>> Begin SUPPLIED INFORMATION

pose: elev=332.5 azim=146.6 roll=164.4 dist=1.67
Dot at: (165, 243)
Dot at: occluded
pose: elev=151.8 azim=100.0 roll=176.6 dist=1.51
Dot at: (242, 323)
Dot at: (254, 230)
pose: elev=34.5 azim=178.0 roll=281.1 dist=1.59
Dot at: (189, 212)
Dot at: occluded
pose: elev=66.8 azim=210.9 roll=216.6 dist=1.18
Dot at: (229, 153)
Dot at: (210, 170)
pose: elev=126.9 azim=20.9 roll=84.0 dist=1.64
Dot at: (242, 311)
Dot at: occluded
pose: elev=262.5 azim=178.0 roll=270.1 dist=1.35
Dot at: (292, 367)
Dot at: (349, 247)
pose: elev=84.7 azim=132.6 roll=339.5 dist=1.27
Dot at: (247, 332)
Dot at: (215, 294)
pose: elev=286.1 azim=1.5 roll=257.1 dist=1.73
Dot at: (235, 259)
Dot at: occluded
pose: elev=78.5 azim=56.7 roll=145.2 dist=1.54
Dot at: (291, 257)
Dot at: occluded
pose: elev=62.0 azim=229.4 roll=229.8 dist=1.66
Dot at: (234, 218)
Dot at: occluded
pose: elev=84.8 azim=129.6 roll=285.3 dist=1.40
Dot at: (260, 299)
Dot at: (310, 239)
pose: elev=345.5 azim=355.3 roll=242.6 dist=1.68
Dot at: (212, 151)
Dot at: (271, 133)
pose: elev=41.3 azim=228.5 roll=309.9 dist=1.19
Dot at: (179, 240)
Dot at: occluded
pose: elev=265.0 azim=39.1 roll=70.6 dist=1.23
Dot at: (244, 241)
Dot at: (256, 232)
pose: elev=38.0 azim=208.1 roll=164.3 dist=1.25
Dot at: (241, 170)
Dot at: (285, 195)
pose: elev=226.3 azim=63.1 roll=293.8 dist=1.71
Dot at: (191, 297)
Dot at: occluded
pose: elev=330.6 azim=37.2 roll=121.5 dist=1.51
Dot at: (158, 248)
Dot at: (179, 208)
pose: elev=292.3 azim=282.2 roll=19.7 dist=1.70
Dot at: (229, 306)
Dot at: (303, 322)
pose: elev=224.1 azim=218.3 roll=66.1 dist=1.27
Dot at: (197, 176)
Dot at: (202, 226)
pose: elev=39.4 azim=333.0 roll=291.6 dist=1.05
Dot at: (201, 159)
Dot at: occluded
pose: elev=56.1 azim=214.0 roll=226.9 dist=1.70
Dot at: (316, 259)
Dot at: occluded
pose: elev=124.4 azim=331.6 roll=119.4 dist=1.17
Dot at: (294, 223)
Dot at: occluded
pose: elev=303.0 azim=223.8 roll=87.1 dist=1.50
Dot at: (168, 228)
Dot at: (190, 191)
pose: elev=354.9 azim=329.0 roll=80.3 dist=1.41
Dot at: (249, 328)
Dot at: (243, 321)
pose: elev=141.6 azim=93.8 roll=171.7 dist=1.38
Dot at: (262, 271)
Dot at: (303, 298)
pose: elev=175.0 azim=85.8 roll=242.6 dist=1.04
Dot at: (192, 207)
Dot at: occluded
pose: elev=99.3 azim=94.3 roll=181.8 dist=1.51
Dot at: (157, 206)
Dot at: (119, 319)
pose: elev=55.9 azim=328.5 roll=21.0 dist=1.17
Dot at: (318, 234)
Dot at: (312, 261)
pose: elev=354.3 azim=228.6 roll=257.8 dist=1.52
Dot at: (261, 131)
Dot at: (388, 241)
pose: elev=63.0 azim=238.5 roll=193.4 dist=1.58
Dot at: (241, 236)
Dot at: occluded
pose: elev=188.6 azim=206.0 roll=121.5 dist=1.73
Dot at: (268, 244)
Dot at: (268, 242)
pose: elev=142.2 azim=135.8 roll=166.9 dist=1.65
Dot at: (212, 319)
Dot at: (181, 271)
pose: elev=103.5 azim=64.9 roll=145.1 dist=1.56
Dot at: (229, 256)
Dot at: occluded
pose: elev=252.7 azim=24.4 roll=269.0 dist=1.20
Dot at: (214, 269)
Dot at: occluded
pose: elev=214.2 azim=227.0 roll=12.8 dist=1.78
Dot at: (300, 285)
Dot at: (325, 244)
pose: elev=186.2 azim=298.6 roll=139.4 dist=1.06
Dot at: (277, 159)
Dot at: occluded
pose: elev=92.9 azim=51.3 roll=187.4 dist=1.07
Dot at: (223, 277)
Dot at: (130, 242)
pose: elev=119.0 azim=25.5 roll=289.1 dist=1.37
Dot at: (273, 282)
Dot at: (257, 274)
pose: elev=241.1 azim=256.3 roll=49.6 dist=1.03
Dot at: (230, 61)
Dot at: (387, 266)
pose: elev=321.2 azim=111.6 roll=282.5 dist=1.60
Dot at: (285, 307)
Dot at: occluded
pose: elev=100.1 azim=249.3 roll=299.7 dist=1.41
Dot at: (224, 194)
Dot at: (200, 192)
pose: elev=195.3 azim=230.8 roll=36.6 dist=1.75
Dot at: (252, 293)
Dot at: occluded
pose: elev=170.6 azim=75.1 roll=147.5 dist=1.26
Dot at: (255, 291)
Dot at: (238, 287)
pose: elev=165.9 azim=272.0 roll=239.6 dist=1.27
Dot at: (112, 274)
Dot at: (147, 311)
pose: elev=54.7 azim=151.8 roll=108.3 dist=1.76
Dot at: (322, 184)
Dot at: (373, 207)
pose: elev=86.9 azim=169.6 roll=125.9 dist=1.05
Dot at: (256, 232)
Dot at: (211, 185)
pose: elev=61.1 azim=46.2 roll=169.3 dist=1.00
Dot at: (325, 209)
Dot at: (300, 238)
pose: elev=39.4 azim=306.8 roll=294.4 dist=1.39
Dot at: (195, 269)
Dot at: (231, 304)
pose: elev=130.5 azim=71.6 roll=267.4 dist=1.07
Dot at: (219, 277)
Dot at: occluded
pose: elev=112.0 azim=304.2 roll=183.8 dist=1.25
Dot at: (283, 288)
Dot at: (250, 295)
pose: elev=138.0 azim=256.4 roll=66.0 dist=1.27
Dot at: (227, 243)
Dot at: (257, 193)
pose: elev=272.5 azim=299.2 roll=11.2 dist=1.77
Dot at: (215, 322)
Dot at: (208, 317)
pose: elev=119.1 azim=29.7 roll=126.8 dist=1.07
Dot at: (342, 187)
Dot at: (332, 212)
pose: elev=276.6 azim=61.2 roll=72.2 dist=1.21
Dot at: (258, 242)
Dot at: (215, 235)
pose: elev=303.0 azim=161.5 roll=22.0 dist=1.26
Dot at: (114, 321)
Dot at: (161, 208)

>> End SUPPLIED INFORMATION

GIVEN EXERCISE
Copy each line of the items above without any changes, keeping every one in its original order.

TASK ANSWER
pose: elev=332.5 azim=146.6 roll=164.4 dist=1.67
Dot at: (165, 243)
Dot at: occluded
pose: elev=151.8 azim=100.0 roll=176.6 dist=1.51
Dot at: (242, 323)
Dot at: (254, 230)
pose: elev=34.5 azim=178.0 roll=281.1 dist=1.59
Dot at: (189, 212)
Dot at: occluded
pose: elev=66.8 azim=210.9 roll=216.6 dist=1.18
Dot at: (229, 153)
Dot at: (210, 170)
pose: elev=126.9 azim=20.9 roll=84.0 dist=1.64
Dot at: (242, 311)
Dot at: occluded
pose: elev=262.5 azim=178.0 roll=270.1 dist=1.35
Dot at: (292, 367)
Dot at: (349, 247)
pose: elev=84.7 azim=132.6 roll=339.5 dist=1.27
Dot at: (247, 332)
Dot at: (215, 294)
pose: elev=286.1 azim=1.5 roll=257.1 dist=1.73
Dot at: (235, 259)
Dot at: occluded
pose: elev=78.5 azim=56.7 roll=145.2 dist=1.54
Dot at: (291, 257)
Dot at: occluded
pose: elev=62.0 azim=229.4 roll=229.8 dist=1.66
Dot at: (234, 218)
Dot at: occluded
pose: elev=84.8 azim=129.6 roll=285.3 dist=1.40
Dot at: (260, 299)
Dot at: (310, 239)
pose: elev=345.5 azim=355.3 roll=242.6 dist=1.68
Dot at: (212, 151)
Dot at: (271, 133)
pose: elev=41.3 azim=228.5 roll=309.9 dist=1.19
Dot at: (179, 240)
Dot at: occluded
pose: elev=265.0 azim=39.1 roll=70.6 dist=1.23
Dot at: (244, 241)
Dot at: (256, 232)
pose: elev=38.0 azim=208.1 roll=164.3 dist=1.25
Dot at: (241, 170)
Dot at: (285, 195)
pose: elev=226.3 azim=63.1 roll=293.8 dist=1.71
Dot at: (191, 297)
Dot at: occluded
pose: elev=330.6 azim=37.2 roll=121.5 dist=1.51
Dot at: (158, 248)
Dot at: (179, 208)
pose: elev=292.3 azim=282.2 roll=19.7 dist=1.70
Dot at: (229, 306)
Dot at: (303, 322)
pose: elev=224.1 azim=218.3 roll=66.1 dist=1.27
Dot at: (197, 176)
Dot at: (202, 226)
pose: elev=39.4 azim=333.0 roll=291.6 dist=1.05
Dot at: (201, 159)
Dot at: occluded
pose: elev=56.1 azim=214.0 roll=226.9 dist=1.70
Dot at: (316, 259)
Dot at: occluded
pose: elev=124.4 azim=331.6 roll=119.4 dist=1.17
Dot at: (294, 223)
Dot at: occluded
pose: elev=303.0 azim=223.8 roll=87.1 dist=1.50
Dot at: (168, 228)
Dot at: (190, 191)
pose: elev=354.9 azim=329.0 roll=80.3 dist=1.41
Dot at: (249, 328)
Dot at: (243, 321)
pose: elev=141.6 azim=93.8 roll=171.7 dist=1.38
Dot at: (262, 271)
Dot at: (303, 298)
pose: elev=175.0 azim=85.8 roll=242.6 dist=1.04
Dot at: (192, 207)
Dot at: occluded
pose: elev=99.3 azim=94.3 roll=181.8 dist=1.51
Dot at: (157, 206)
Dot at: (119, 319)
pose: elev=55.9 azim=328.5 roll=21.0 dist=1.17
Dot at: (318, 234)
Dot at: (312, 261)
pose: elev=354.3 azim=228.6 roll=257.8 dist=1.52
Dot at: (261, 131)
Dot at: (388, 241)
pose: elev=63.0 azim=238.5 roll=193.4 dist=1.58
Dot at: (241, 236)
Dot at: occluded
pose: elev=188.6 azim=206.0 roll=121.5 dist=1.73
Dot at: (268, 244)
Dot at: (268, 242)
pose: elev=142.2 azim=135.8 roll=166.9 dist=1.65
Dot at: (212, 319)
Dot at: (181, 271)
pose: elev=103.5 azim=64.9 roll=145.1 dist=1.56
Dot at: (229, 256)
Dot at: occluded
pose: elev=252.7 azim=24.4 roll=269.0 dist=1.20
Dot at: (214, 269)
Dot at: occluded
pose: elev=214.2 azim=227.0 roll=12.8 dist=1.78
Dot at: (300, 285)
Dot at: (325, 244)
pose: elev=186.2 azim=298.6 roll=139.4 dist=1.06
Dot at: (277, 159)
Dot at: occluded
pose: elev=92.9 azim=51.3 roll=187.4 dist=1.07
Dot at: (223, 277)
Dot at: (130, 242)
pose: elev=119.0 azim=25.5 roll=289.1 dist=1.37
Dot at: (273, 282)
Dot at: (257, 274)
pose: elev=241.1 azim=256.3 roll=49.6 dist=1.03
Dot at: (230, 61)
Dot at: (387, 266)
pose: elev=321.2 azim=111.6 roll=282.5 dist=1.60
Dot at: (285, 307)
Dot at: occluded
pose: elev=100.1 azim=249.3 roll=299.7 dist=1.41
Dot at: (224, 194)
Dot at: (200, 192)
pose: elev=195.3 azim=230.8 roll=36.6 dist=1.75
Dot at: (252, 293)
Dot at: occluded
pose: elev=170.6 azim=75.1 roll=147.5 dist=1.26
Dot at: (255, 291)
Dot at: (238, 287)
pose: elev=165.9 azim=272.0 roll=239.6 dist=1.27
Dot at: (112, 274)
Dot at: (147, 311)
pose: elev=54.7 azim=151.8 roll=108.3 dist=1.76
Dot at: (322, 184)
Dot at: (373, 207)
pose: elev=86.9 azim=169.6 roll=125.9 dist=1.05
Dot at: (256, 232)
Dot at: (211, 185)
pose: elev=61.1 azim=46.2 roll=169.3 dist=1.00
Dot at: (325, 209)
Dot at: (300, 238)
pose: elev=39.4 azim=306.8 roll=294.4 dist=1.39
Dot at: (195, 269)
Dot at: (231, 304)
pose: elev=130.5 azim=71.6 roll=267.4 dist=1.07
Dot at: (219, 277)
Dot at: occluded
pose: elev=112.0 azim=304.2 roll=183.8 dist=1.25
Dot at: (283, 288)
Dot at: (250, 295)
pose: elev=138.0 azim=256.4 roll=66.0 dist=1.27
Dot at: (227, 243)
Dot at: (257, 193)
pose: elev=272.5 azim=299.2 roll=11.2 dist=1.77
Dot at: (215, 322)
Dot at: (208, 317)
pose: elev=119.1 azim=29.7 roll=126.8 dist=1.07
Dot at: (342, 187)
Dot at: (332, 212)
pose: elev=276.6 azim=61.2 roll=72.2 dist=1.21
Dot at: (258, 242)
Dot at: (215, 235)
pose: elev=303.0 azim=161.5 roll=22.0 dist=1.26
Dot at: (114, 321)
Dot at: (161, 208)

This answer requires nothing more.